Avatar saw big success in the box office due to its 3D experience, and related companies like producer/distributor News Corp. (NWS) and theater operator IMAX (IMAX) got a lift. Many companies are hoping they can provide a similar experience in the home and cash in off expensive new hardware for home theaters.
NTDOY has already unveiled efforts to make its handheld Nintendo DS console an educational tool for schools and museums, and this move into 3D is another “outside the box” move as the industry leader tries to gain greater market share. With a track record of experimentation and innovation with its Wii console and Wii Fit hardware, NTDOY is very well suited for this move.
And on a broader note, the video game industry is the most natural fit for 3D technology for a number of reasons.
First, video games are a $20 billion business with an audience that is willing to spend big on hardware. We recently learned that February video game sales were a bit disappointing, but that’s because a lot of hardware demand was sated over the Christmas holiday shopping season. When new gadgets come out, you can expect loyal video gamers to spend on the latest technology for the best gaming experience
Secondly, unlike television video games have more potential for 3D technology to actually enhance the experience.
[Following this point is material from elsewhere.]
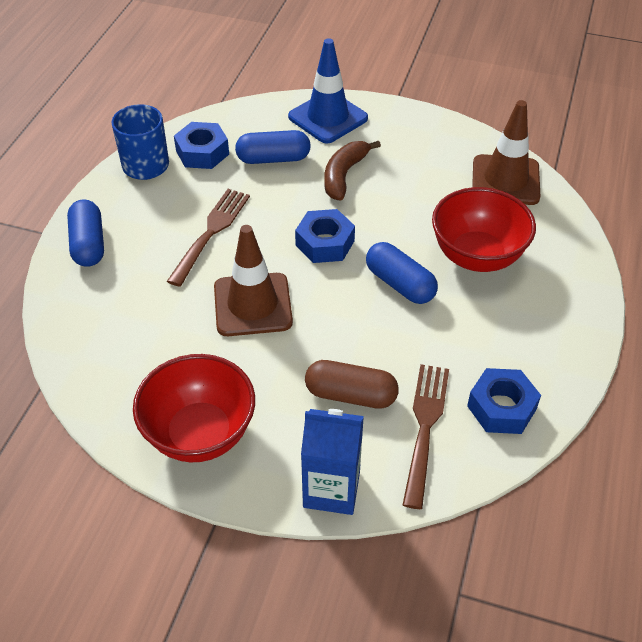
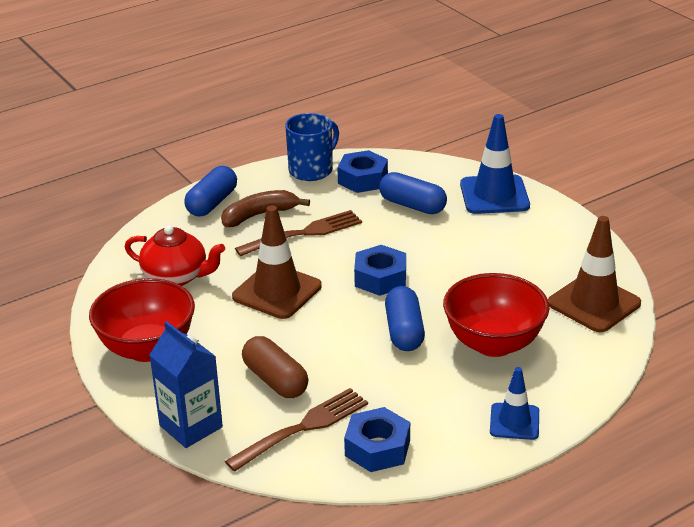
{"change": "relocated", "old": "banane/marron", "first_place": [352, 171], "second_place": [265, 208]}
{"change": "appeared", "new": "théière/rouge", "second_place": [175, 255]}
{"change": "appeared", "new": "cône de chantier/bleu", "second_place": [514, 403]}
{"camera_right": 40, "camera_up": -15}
While some sporting events like the Final Four are experimenting with 3D, a lot of programming just doesn’t work in the same way. Can you honestly tell me that the evening news, a soap opera episode or American Idol would be that much more compelling in 3D? Video games have more movement, more action, and more potential for the new technology.
Lastly, 3D technology for TVs involves glasses for nearly all brands right now — and different manufacturers demand different specs. That means for a family of four, everyone needs a pair of glasses. And as glasses get lost or broken, you have to keep buying them. But the tentatively titled 3DS from Nintendo wouldn’t need 3D glasses, and the video game stock Nintendo’s plan to increase the screen size on its DS console will make it a true 3D experience without any added glasses or gizmos.
Surely other video game stocks will come out with 3D technology soon. Though Sony (SNE) video game hardware sales seem to be fading, the company is slowly developing its own wireless motion technology akin to the Wii and will likely jump on this bandwagon next. Same goes for Microsoft (MSFT) and its Xbox console.
3D isn’t much of a gamechanger for HD-TVs just yet. People are watching and waiting to see if devices will ever live up to the hype or just be a very expensive passing fad. However, the one area where 3D may have a lasting impact is the video game industry, and Nintendo is first in line to cash in.